New SPLC Documentary Premieres in Los Angeles


Nearly 1,500 people filled the historic Wilshire Theater in Beverly Hills yesterday to attend the premiere of the SPLC's new documentary, Viva la Causa, which depicts one of the seminal events in the march for human rights — the grape strike and boycott led by César Chávez and Dolores Huerta in the 1960s.

Like all of the SPLC's Teaching Tolerance products, it will be distributed free to classrooms across the nation. An estimated 50,000 teaching kits, which include the film and lesson plans, will be distributed to educators over the next two years.

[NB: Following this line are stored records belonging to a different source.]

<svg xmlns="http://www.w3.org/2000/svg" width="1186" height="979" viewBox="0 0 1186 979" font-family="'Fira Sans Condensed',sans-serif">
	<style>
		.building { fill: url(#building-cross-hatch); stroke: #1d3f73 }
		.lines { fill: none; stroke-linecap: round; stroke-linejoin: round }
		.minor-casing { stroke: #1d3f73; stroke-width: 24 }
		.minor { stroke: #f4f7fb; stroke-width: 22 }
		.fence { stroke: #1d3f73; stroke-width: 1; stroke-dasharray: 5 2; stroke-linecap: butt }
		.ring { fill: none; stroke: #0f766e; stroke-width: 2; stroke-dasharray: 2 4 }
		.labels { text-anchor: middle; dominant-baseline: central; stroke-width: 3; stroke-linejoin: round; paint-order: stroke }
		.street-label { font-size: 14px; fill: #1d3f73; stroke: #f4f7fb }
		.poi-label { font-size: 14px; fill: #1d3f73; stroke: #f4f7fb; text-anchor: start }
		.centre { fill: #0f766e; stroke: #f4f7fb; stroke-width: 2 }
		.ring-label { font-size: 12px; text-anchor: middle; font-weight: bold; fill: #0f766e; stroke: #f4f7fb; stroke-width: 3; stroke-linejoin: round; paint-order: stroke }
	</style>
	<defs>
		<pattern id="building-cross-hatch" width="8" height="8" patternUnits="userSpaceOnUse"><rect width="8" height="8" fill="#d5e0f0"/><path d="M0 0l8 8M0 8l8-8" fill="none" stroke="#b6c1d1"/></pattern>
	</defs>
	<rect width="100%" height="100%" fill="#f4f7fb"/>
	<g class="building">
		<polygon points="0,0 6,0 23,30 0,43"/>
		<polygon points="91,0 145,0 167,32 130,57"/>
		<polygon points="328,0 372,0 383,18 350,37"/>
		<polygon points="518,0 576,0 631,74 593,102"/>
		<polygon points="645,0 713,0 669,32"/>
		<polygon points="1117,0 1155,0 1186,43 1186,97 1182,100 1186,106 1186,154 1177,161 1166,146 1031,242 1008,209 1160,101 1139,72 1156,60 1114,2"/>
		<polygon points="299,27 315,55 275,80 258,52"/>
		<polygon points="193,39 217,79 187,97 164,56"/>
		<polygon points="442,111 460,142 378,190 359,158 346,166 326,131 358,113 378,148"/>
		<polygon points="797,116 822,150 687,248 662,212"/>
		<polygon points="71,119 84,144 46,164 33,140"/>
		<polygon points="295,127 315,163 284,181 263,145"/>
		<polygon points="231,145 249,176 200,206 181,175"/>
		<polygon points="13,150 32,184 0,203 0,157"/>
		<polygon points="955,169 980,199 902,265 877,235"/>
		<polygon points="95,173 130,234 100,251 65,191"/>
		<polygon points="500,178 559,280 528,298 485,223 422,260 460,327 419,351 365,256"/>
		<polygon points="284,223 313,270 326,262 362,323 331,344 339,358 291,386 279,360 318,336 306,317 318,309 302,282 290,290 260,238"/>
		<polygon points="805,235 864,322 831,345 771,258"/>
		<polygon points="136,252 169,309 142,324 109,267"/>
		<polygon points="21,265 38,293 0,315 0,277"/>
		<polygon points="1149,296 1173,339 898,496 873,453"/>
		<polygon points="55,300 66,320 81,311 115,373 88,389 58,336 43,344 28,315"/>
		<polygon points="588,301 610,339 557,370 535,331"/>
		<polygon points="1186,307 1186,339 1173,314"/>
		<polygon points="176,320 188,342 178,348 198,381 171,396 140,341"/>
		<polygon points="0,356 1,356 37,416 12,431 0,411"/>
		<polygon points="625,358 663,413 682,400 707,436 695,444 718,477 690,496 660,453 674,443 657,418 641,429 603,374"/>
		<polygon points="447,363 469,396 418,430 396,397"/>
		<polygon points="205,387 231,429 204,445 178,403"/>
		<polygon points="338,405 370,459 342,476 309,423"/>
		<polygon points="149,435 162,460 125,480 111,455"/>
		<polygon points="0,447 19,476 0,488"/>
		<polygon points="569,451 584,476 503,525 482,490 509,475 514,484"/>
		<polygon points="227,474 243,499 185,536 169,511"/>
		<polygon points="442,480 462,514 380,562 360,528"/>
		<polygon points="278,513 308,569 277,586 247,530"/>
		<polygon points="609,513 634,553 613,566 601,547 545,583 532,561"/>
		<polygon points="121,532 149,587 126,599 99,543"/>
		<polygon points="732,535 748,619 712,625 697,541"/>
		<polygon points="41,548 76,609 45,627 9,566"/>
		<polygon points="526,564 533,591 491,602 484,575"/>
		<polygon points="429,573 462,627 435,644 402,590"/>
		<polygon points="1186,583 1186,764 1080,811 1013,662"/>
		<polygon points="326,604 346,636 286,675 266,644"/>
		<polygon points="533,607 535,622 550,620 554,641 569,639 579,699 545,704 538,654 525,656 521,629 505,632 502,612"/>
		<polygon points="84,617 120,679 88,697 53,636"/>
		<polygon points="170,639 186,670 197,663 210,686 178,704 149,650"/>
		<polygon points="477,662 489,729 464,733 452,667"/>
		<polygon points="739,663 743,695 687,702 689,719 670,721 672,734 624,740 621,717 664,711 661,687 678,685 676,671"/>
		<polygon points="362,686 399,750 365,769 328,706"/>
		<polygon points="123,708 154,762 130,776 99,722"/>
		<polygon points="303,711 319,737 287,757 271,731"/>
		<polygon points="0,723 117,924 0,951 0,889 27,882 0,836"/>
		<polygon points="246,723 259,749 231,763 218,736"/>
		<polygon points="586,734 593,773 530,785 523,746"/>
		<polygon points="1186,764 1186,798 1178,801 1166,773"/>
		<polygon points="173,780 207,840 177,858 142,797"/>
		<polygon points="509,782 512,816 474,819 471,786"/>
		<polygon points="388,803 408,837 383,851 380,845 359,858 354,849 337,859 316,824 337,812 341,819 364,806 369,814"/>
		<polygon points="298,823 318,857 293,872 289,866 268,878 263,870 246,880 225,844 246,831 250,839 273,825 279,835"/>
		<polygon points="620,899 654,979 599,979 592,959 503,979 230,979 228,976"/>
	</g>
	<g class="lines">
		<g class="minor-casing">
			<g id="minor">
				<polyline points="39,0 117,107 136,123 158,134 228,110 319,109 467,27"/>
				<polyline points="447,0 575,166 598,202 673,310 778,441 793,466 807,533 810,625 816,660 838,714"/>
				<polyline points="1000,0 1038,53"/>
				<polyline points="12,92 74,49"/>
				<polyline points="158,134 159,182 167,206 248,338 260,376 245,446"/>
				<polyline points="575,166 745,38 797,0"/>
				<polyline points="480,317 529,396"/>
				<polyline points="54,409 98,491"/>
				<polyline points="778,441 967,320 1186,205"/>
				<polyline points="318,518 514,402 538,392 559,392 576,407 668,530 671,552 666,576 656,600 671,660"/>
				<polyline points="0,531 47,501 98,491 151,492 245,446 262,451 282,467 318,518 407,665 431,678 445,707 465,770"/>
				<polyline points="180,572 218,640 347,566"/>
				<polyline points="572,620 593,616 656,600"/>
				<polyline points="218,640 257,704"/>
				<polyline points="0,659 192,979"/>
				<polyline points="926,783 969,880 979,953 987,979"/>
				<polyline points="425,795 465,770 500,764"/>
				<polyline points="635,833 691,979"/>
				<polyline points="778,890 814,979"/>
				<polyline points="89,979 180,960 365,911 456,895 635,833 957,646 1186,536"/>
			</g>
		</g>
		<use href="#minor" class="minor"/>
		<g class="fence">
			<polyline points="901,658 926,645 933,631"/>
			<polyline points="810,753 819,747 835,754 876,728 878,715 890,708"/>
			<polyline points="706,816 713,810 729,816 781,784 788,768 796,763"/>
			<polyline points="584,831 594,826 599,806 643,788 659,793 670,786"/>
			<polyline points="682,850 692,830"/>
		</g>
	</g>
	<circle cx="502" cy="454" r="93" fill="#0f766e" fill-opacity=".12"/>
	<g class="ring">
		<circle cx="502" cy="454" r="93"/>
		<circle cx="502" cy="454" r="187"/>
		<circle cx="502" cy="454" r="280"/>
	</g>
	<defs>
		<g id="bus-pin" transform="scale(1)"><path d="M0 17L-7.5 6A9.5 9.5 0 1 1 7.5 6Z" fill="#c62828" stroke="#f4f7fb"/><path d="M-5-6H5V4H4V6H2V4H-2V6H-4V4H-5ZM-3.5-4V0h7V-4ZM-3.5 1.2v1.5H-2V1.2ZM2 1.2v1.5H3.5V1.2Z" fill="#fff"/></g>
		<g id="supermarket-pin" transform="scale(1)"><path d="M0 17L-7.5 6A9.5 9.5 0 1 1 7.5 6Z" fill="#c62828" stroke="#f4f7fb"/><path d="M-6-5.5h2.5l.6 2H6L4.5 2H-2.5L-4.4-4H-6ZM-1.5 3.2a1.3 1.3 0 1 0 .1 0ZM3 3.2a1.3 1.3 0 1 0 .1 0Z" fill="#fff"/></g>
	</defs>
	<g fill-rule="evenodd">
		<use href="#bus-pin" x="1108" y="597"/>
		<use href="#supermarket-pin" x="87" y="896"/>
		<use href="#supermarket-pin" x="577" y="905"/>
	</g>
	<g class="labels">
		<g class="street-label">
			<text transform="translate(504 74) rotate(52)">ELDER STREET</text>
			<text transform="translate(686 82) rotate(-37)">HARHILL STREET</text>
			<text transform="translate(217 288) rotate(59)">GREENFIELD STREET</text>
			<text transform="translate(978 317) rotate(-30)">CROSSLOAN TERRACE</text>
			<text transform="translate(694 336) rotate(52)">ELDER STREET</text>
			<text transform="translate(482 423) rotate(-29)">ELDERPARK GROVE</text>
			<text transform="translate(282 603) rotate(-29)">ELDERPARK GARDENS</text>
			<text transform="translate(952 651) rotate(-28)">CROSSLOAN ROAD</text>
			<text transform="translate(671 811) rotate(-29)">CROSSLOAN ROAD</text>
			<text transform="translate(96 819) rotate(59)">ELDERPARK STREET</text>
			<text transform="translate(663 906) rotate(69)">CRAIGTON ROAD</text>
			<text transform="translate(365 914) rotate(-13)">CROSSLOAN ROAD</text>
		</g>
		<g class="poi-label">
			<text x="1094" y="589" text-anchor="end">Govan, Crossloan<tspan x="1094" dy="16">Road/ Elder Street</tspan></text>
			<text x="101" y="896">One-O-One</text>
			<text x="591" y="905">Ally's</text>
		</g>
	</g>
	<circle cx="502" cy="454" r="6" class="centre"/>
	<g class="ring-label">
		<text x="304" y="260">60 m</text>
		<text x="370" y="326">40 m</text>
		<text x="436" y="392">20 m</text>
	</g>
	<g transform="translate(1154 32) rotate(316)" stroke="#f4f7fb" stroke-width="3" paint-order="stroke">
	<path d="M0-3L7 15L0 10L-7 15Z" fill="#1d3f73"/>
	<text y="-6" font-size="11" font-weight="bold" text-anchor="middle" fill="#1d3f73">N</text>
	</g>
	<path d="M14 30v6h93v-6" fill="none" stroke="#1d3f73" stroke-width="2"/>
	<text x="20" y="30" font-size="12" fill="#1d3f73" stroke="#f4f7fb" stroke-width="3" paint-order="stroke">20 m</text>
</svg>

The premiere's audience included hundreds of students and farmworkers, many of whom appear in the film's reenactments. More than 1,000 SPLC supporters also attended. SPLC Founder Morris Dees introduced the 40-minute film, and special guests included Huerta and Bill Brummel, the film's co-director and producer.

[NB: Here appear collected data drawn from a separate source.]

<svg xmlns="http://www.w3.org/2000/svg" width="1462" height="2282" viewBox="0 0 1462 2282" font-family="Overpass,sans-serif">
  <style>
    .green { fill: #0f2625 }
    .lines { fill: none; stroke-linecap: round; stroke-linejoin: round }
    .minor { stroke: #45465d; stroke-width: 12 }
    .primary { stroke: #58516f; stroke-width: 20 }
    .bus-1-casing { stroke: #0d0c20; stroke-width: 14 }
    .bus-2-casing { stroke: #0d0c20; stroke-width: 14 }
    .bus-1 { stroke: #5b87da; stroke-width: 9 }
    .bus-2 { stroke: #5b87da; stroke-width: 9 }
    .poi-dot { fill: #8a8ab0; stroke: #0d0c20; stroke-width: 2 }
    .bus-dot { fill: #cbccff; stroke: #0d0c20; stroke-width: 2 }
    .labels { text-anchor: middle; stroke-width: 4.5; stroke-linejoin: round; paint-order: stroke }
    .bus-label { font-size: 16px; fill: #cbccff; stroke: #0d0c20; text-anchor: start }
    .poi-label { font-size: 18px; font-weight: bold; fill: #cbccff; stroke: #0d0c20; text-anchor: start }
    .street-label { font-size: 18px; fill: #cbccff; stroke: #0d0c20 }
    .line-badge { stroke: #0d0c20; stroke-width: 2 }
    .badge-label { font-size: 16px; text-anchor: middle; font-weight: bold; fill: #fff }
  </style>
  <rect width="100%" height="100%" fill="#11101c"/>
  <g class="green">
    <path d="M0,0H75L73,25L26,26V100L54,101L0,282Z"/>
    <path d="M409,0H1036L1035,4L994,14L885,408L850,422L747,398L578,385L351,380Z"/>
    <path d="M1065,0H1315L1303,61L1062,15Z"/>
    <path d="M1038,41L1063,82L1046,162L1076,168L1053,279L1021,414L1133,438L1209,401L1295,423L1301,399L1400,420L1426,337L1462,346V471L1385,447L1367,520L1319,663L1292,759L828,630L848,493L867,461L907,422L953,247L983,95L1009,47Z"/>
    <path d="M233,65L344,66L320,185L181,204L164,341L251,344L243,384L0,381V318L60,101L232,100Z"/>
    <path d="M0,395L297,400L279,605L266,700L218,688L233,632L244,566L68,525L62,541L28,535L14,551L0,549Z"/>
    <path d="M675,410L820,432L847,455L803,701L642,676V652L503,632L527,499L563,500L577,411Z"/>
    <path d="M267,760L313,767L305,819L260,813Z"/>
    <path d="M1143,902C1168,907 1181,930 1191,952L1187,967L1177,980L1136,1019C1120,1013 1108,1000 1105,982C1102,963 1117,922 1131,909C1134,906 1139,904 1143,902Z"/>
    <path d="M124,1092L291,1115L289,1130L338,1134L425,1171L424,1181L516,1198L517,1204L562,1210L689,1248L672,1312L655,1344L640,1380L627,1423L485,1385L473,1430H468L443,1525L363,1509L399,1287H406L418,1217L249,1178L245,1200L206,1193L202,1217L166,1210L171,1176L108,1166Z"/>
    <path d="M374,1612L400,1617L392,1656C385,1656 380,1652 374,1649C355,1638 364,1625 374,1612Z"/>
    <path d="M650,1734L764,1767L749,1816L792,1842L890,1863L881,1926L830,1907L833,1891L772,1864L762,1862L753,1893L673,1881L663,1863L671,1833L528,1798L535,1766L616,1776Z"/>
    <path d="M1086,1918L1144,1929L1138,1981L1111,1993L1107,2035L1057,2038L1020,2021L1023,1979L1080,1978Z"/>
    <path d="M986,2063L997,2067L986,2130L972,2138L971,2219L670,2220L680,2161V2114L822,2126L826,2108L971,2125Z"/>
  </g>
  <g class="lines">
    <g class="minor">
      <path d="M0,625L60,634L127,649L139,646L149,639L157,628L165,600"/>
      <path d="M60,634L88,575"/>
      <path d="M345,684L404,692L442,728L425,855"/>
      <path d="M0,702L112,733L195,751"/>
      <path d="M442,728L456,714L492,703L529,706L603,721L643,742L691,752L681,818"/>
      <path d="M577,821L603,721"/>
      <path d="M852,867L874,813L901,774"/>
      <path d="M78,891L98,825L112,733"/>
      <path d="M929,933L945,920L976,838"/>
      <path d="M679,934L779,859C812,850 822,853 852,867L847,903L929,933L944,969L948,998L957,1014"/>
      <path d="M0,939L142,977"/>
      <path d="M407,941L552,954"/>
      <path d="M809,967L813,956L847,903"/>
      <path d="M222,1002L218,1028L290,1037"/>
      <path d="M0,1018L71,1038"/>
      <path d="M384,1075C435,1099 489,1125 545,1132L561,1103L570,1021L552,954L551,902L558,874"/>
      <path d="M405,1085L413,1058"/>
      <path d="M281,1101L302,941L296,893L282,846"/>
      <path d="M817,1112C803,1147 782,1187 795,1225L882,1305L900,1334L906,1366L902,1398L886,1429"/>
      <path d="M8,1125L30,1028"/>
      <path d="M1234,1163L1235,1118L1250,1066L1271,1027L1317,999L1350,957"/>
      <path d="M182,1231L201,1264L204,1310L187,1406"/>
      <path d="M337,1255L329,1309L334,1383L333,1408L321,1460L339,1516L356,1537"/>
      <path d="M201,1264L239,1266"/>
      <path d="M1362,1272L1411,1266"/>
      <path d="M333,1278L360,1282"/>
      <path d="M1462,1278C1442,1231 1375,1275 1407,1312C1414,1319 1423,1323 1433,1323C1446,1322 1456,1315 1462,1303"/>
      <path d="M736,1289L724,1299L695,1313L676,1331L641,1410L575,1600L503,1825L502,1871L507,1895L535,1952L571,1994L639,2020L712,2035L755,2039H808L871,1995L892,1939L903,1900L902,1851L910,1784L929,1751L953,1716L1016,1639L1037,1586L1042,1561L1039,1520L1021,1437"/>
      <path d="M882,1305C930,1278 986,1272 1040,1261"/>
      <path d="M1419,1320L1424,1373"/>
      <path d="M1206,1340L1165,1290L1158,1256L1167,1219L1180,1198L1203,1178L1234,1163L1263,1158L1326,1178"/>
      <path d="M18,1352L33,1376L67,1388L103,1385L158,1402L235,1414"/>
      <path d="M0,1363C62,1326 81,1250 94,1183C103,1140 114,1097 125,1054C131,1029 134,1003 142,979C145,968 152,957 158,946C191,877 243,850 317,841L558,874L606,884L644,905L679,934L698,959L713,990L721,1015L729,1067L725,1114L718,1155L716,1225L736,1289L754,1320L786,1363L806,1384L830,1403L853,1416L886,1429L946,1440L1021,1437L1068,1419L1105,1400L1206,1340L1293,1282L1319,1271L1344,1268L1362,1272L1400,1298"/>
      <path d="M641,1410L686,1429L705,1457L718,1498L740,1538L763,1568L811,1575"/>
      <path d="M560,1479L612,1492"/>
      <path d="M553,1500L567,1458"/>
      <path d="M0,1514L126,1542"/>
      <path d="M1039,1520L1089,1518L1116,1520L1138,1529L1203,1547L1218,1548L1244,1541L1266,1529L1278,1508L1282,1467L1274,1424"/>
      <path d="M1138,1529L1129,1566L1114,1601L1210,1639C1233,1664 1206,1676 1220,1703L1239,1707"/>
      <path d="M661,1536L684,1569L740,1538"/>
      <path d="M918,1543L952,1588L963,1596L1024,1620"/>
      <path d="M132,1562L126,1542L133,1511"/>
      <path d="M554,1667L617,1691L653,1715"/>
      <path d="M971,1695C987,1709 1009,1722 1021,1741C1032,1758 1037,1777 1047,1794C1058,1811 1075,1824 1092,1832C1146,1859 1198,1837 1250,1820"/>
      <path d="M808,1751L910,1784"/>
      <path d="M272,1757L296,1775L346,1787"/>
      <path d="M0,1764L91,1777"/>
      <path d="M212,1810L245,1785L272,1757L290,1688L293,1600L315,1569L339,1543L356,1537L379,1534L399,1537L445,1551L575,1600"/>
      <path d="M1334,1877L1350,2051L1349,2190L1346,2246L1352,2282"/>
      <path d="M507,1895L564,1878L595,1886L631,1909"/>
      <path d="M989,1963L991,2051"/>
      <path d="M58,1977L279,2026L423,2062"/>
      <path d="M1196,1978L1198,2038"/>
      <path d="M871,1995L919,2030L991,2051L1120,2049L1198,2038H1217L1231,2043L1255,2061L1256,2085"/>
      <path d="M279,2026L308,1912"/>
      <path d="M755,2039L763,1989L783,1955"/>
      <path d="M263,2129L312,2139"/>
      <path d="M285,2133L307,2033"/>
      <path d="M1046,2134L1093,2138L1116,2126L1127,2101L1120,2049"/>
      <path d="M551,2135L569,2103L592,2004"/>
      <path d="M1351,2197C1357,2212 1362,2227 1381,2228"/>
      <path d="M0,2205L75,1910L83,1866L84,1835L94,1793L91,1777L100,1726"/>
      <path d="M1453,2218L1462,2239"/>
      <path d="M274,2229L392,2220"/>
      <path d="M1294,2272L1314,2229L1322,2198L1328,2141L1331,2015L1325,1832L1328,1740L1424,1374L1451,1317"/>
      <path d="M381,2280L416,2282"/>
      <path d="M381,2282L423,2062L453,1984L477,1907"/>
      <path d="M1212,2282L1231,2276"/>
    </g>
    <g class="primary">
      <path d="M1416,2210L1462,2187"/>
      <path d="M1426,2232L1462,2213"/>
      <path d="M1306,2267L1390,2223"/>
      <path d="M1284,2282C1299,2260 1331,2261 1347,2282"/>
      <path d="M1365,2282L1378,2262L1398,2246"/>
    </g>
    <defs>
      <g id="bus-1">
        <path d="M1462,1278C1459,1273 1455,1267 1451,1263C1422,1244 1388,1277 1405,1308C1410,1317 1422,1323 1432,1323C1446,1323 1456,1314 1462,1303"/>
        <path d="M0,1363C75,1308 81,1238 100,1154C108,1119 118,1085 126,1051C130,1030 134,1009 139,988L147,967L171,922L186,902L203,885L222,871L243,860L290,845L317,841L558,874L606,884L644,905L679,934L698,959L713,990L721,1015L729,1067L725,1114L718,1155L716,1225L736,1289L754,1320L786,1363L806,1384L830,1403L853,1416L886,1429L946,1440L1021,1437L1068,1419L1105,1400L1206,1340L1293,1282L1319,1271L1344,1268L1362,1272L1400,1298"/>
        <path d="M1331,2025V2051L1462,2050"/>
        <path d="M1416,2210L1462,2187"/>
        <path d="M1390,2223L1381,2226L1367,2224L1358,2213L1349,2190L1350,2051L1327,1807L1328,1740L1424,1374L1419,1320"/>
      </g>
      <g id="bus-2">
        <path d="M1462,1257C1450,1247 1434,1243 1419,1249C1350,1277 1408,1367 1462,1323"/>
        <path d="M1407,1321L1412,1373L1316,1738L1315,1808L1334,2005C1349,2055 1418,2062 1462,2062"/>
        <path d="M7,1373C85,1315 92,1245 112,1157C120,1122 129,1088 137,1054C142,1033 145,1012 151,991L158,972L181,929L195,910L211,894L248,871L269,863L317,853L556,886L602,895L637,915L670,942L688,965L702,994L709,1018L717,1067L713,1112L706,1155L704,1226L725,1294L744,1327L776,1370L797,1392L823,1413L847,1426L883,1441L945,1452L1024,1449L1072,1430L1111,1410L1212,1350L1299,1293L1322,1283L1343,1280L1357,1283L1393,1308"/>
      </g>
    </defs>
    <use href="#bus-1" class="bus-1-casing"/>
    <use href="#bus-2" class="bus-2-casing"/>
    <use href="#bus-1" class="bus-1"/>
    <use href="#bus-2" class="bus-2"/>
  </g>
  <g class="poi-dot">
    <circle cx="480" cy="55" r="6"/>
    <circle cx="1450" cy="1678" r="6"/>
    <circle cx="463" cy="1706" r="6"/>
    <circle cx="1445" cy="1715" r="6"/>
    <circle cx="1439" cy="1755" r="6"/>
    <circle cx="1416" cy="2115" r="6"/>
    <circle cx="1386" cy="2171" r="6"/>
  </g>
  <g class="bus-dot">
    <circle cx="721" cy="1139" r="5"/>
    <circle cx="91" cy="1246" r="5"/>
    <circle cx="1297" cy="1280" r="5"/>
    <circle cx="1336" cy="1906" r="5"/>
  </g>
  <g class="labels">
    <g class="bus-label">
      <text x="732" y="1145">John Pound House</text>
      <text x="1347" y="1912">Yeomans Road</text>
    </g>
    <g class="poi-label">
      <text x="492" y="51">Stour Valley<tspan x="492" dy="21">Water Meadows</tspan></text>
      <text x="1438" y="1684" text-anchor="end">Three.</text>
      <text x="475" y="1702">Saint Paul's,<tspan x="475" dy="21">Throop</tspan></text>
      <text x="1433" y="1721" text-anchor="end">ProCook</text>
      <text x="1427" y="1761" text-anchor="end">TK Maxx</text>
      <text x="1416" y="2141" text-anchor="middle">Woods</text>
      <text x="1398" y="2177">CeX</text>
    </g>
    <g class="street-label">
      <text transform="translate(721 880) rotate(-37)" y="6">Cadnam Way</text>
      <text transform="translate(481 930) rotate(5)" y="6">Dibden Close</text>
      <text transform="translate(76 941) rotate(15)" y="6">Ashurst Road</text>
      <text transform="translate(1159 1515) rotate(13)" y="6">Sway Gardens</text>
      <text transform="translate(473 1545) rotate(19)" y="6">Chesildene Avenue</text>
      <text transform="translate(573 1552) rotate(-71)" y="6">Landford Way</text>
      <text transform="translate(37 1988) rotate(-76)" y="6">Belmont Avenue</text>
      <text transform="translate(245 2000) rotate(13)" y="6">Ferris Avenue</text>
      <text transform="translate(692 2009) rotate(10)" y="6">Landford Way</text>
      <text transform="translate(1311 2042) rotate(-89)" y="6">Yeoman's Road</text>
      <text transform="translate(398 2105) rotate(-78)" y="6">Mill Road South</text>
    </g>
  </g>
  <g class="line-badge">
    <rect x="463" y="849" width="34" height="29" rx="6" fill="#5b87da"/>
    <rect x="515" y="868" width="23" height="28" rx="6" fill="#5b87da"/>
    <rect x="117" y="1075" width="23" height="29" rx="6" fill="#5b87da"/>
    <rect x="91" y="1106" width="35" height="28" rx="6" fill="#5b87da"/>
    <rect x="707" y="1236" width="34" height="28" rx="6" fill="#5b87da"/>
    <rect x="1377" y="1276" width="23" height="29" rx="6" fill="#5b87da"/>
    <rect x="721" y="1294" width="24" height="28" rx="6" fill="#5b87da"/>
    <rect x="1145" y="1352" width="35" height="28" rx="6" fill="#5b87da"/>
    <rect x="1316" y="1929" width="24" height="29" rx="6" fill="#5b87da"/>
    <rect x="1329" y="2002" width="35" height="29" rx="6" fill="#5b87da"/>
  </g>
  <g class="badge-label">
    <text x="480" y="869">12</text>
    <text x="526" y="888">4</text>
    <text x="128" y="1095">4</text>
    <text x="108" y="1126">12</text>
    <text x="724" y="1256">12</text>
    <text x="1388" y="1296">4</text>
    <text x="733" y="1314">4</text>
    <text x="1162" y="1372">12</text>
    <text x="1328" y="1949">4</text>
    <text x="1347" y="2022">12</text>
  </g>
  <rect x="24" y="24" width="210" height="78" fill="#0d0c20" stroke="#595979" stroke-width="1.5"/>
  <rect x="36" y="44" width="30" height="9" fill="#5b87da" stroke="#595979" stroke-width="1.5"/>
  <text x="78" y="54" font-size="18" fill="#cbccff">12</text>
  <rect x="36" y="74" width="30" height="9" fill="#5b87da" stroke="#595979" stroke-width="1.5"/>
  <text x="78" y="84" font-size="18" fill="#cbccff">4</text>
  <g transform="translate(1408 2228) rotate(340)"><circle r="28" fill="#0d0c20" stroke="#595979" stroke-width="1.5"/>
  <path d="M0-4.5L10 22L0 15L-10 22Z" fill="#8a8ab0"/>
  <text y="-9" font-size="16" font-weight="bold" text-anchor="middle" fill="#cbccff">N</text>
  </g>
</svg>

"This film teaches me to never give up," said one Los Angeles-area student who saw the premiere. "It motivates me to fight for what is right."

"People need to know about this struggle," said another student. "We hear little of it in school. I learned more about the farmworkers watching this film than I have in all my years of schooling."

Robert Bustos, a founding union member and captain during the farmworkers' march from Delano to Sacramento, praised Viva la Causa. "This story needs to be told to a whole new generation, and now it will be," he said. "This is powerful, that the voices of farmworkers will carry into classrooms across the country."

"The film is wonderful, powerful," said Lori de Leon, Huerta's daughter, who took part in the boycott. "It honors farmworkers and honors la causa, then and now."

Donna Leslie-Dennis of Long Beach, one of the SPLC supporters on hand, said the film was "great." She said she is recommending it to her friends who are teachers. "Keep up the good work!" she said.

Viva la Causa is the sixth film produced by the SPLC's Teaching Tolerance program. Four of the program's past documentaries have been nominated for Academy Awards, and two films — A Time for Justice and Mighty Times: The Children's March — have won the Oscar® in the short documentary category.